===== Passage for review =====

Roderic Day
Original publication: twitter.com

Everyday Subkulak (2021)

22 minutes | English | The Crew

A while back a friend was illustrating the many ways in which Slavoj Zizek fell short as a Marxist theorist (I had retained some sympathies from when I first discovered him as a liberal) with a pretty bad bit of writing on Mao Zedong. To Zizek’s credit, as usual, it’s at least bad in a somewhat interesting way. Titled Mao Zedong: the Marxist Lord of Misrule, the piece indulges in citing Robert Conquest — professional British anti-communist propagandist working for the IRD, who posed as academic historian after the Second World War — at length:

An additional category was thus introduced, that of a subkulak, a peasant who, although, with regard to his economic situation, was too poor to be considered a kulak proper, nonetheless shared the kulak “counter-revolutionary” attitude. Subkulak was thus

a term without any real social content even by Stalinist standards, but merely rather unconvincingly masquerading as such. As was officially stated, ‘by kulak we mean the carrier of certain political tendencies which are most frequently discernible in the subkulak, male and female.’ By this means, any peasant whatever was liable to dekulakisation; and the subkulak notion was widely employed, enlarging the category of victims greatly beyond the official estimate of kulaks proper even at its most strained.

No wonder that the official ideologists and economists finally renounced the very effort to provide an “objective” definition of kulak: “The grounds given in one Soviet comment are that ‘the old attitudes of a kulak have almost disappeared, and the new ones do not lend themselves to recognition.’” The art of identifying a kulak was thus no longer a matter of objective social analysis; it became the matter of a complex “hermeneutics of suspicion,” of identifying one’s “true political attitudes” hidden beneath deceiving public proclamations, so that Pravda had to concede that “even the best activists often cannot spot the kulak.” [1]

I was reminded of this excerpt recently. The Guardian published a promotional long read advertising the book Rescapée du Goulag Chinois [Escape from the Chinese Gulag] written by Gulbahar Haitiwaji and Rozenn Morgat. The piece was a great example of atrocity propaganda. Sun Feiyang performed a very thorough analysis that pointed out inconsistencies with the premise (“She had been on ‘unpaid leave’ for ten years, they never thought to fire her, but called her a decade out to ask her to sign ‘retirement docs’”), the accusations (“It is impossible to sterilize someone via a shot to an arm, and bizarre that they would want to sterilize a 50 year old mother of two”), and the overall structure of the article (“The entire camp atrocities section reads like someone desperate to hit all of the common XJ talking points”). [2] As part of his analysis, Sun contextualizes Haitiwaji’s account that “after graduation, we were offered jobs as engineers at the oil company in Karamay,” [3] by explaining that Karamay was “China’s first ever commercial oilfield, and one of the largest — it turned Karamay into a prosperous oil boomtown.” [4]

This got me thinking about how, despite imperial propagandists tirelessly framing every civil conflict scenario in Enemy States as David versus Goliath, the pool of people who get radicalized into participating in American regime change operations isn’t ever grassroots. It’s the upwardly mobile.

=====

Tasks for this exercise —
(a) From the entries, extract the lines from the one containing "Горящие вакансии в банковской и" up to and including the one containing "банке направлены на изменение", and reproduce them without any changes.
(b) Continue the essay on the subkulak label and regime change from its final sentence.
The essay above has no connection to the entries.

===== Information provided =====

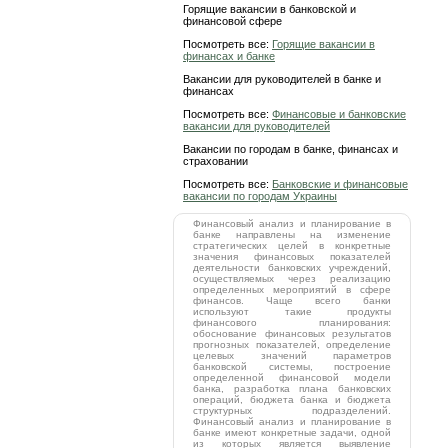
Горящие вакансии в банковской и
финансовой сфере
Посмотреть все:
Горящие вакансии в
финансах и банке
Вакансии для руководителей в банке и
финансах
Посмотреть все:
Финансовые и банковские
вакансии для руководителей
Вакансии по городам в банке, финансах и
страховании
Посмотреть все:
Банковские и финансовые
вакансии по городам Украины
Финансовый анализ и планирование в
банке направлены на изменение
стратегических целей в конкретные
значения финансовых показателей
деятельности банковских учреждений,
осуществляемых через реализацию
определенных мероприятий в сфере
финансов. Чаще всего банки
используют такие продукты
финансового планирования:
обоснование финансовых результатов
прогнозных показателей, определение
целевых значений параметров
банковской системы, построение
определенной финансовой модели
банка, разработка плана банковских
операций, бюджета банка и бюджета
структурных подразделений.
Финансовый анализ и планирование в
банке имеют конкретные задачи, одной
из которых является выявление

=====
===== Information provided =====

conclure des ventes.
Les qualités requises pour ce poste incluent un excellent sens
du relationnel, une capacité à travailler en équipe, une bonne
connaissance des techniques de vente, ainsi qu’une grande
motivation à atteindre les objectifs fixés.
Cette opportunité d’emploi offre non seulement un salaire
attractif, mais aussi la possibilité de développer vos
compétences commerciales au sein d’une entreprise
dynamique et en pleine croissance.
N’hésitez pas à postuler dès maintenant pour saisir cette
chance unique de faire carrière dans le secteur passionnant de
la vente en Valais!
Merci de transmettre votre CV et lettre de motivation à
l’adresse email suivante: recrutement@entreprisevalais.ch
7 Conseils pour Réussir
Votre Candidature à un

=====

Responses to the exercise —
(a)
Горящие вакансии в банковской и
финансовой сфере
Посмотреть все:
Горящие вакансии в
финансах и банке
Вакансии для руководителей в банке и
финансах
Посмотреть все:
Финансовые и банковские
вакансии для руководителей
Вакансии по городам в банке, финансах и
страховании
Посмотреть все:
Банковские и финансовые
вакансии по городам Украины
Финансовый анализ и планирование в
банке направлены на изменение

(b)
Journalism focused on Xinjiang terrorism, Hong Kong riots, Venezuelan and Cuban “expats” lobbying for sanctions and starvation, QAnon and Epoch Times cultists, or Ukrainian Nazis in Canada is often so lush with detail and characterization that, whether sympathetic or antagonistic, it obscures the fact that there are in fact broad similarities among all of these groups of people.

For example, in North America, the classic Steinbeck adage about the “temporarily embarrassed millionaire” is more popular and relevant than ever. Even meek demands to raise the minimum wage are met with armies of seemingly working-class commentators explaining that Jeff Bezos and Elon Musk earned their keep, that as an EMT they should not be earning the same wage as a “burger-flipper.” Perhaps they are ineptly imagining they are defending their own future hoard of gold? At any rate, whatever their motivations, they exist: working poor defending billionaires.

Consider the radical difference in the portrayal of the American Civil War, and the 1932-1933 Civil War resulting from the Soviet Union’s collectivization of agriculture. In both cases we have an entirely domestic class struggle. In the case of the US the conflict occurred between the newly-minted Northern dictatorship of the bourgeoisie — enthusiastic adopters of wage labour and unsubordinated entrepreneurship — and the Southern slavocracy and its plantations. In the case of the USSR it was between the urban proletariat — factory workers who had taken over their workplaces — and the feudal kulak system ruling over vast majority of the countryside. In both scenarios a triumphal revolution that upset the class order was seeking realignment in the “backwards” periphery after stabilizing the core. However, one is taught as a valiant struggle for the abolition of slavery, and the other is grotesquely mischaracterized by Nazi propaganda as ethnic prosecution and even genocide — a narrative that has been fully normalized and mainstreamed today, at least in Canada and the US. [5] However, such caricatured and manichean accounts of world history are the stuff of comic books, not serious study.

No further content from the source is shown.